In late 2013, Amazon.com announced that it had struck a deal with USPS that would enable the online retailer to offer Amazon Prime customers Sunday delivery. At the time, USPS noted that under the program it would for the first time deliver packages at regular rates on a Sunday, whereas previously, consumers had to pay an extra fee for delivery on that day.
In tweets published Saturday, April 1, the President referred to the “Post Office scam,” by which “the U.S. Post Office will lose $1.50 on average for each package it delivers for Amazon.” He additionally highlighted the New York Times’ assertion that the “the size of the company’s lobbying staff has ballooned,” concluding that “Amazon must pay real costs (and taxes) now!”
In a tweet on Monday, April 2, President Trump stated that, “Only fools, or worse, are saying that our money losing Post Office makes money with Amazon.

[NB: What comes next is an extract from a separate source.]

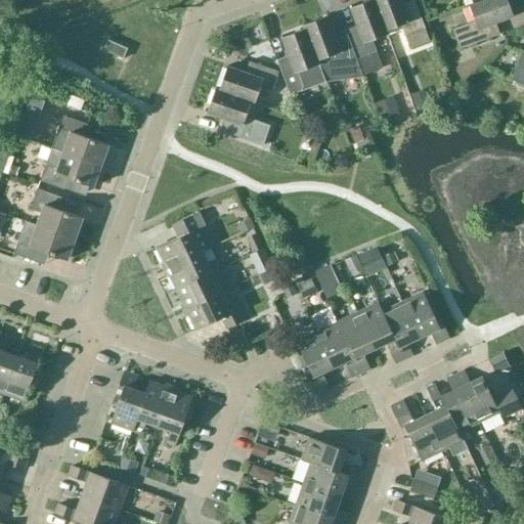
[(355,59),(361,76),(381,68),(370,40),(387,34),(386,31),(385,31),(373,0),(369,0),(349,8),(356,26),(345,30),(355,59)]
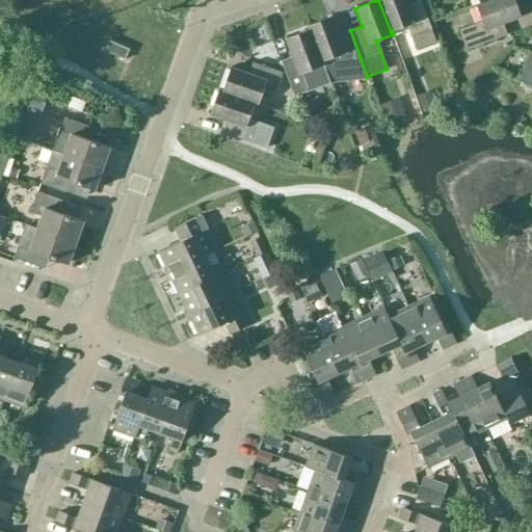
[(378,0),(391,31),(392,31),(406,25),(416,49),(435,42),(419,0),(407,4),(405,0),(378,0)]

THEY LOSE A FORTUNE, and this will be changed. Also, our fully tax paying retailers are closing stores all over the country…not a level playing field!” He followed up on this claim Tuesday, April 3, tweeting, “I am right about Amazon costing the United States Post Office massive amounts of money for being their Delivery Boy. Amazon should pay these costs (plus) and not have them bourne by the American Taxpayer. Many billions of dollars. P.O. leaders don’t have a clue (or do they?)!”
The USPS has been losing money for the past 11 years, but it is not directly related to package delivery, according to the Daily Mail. The USPS has seen double-digit increases in revenue on the package delivery side, the article noted, though this has not been enough to offset the costs of pensions and health care in conjunction with declines in first-class letters and marketing mail. The Mail speculated that the President was referencing a Wall Street Journal analysis arguing that USPS’ formula for cost calculation is outdated.
The tweets were published following an Axios report on Wednesday, March 28, stating that President Trump “hates Amazon,” with unnamed sources reporting the President’s expressed desire to “go after Amazon with antitrust or competition law.” Amazon’s stock values dropped after the publication of the Axios article and fell further after the tweet on Thursday, demonstrating the influence of the President’s attacks on the company even while it is unclear what action the White House could take to limit Amazon’s abuses.
While President Trump’s ongoing personal conflict with Amazon CEO Jeff Bezos is well-documented, critics of Amazon’s practices have underscored the legitimacy of critiques of Amazon as a monopoly. On Thursday, March 29, Minnesota Representative Keith Ellison said in a statement: “The Trump administration should rein in giants like Amazon because they have an unfair stranglehold on the competition, not because the president has a personal feud with a company’s CEO.”